They weren't open, though, doggone it. Them and their Grumpy Pants.
(There's Dan again. He's just everywhere.)
Can you read the gist of this "Why We're Basically Never Open" sign?
Gotta love the altitude attitude. So Colorado mountains. If you're so uptight that this wishy-washiness bothers you, you probably shouldn't be here, anyway. Someday we'll get to go in and sample the Grumpy Pants product.
Maybe. If they're ever really open.
(I'd love to have a six pack of their label just to pull out in a grump emergency...)
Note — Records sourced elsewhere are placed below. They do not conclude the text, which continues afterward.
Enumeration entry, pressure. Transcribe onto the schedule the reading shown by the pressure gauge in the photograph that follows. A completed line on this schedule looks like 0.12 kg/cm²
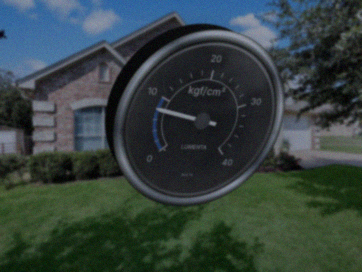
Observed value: 8 kg/cm²
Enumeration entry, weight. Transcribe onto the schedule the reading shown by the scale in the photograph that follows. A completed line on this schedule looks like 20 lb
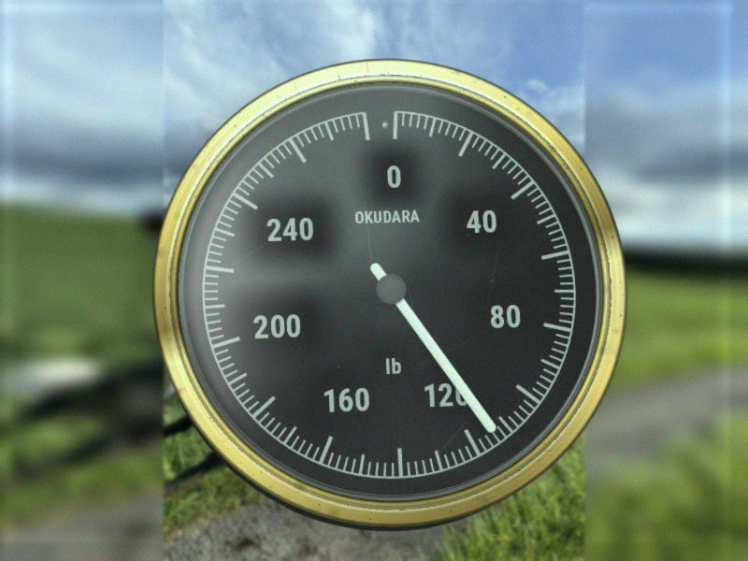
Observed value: 114 lb
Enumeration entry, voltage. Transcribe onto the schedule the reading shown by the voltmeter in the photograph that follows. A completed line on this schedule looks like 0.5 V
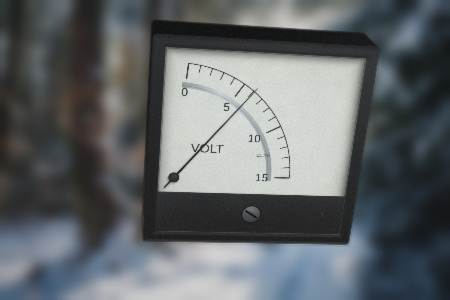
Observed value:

So, to end the Dan and Lisa (Three-Months-Late-Anniversary) Excursion, we ran an errand over at the Church Friday morning, then had lunch at a Chinese restaurant. Then we went home, hugged and kissed all the children, and oohed and ahed at how clean the house was and what good children they had been for Dominic and Michelle. Then Dan checked his e-mail and I packed my bags and drove the six hour commute over the mountains to Denver... More on that later. If you got this far into my memoirs...
((y-a-w-n))
I know. I know. Once I get through recounting my five-day-marathon, maybe It'll get more interesting around here. I've been thinking a lot about a lot of things -- really! Like: how I'm going to answer the
devotional meme that
Cathy tagged me for.........the calendar of the saints as it relates to art history and crafting........the relative expense of juice boxes........ what haircut I would recommend for Nicholas Cage should I bump into him on the street.......... creative solutions for name-calling preschoolers......... and how I should change my hair and wardrobe when I become a granny this December... Really cool and exciting stuff like that.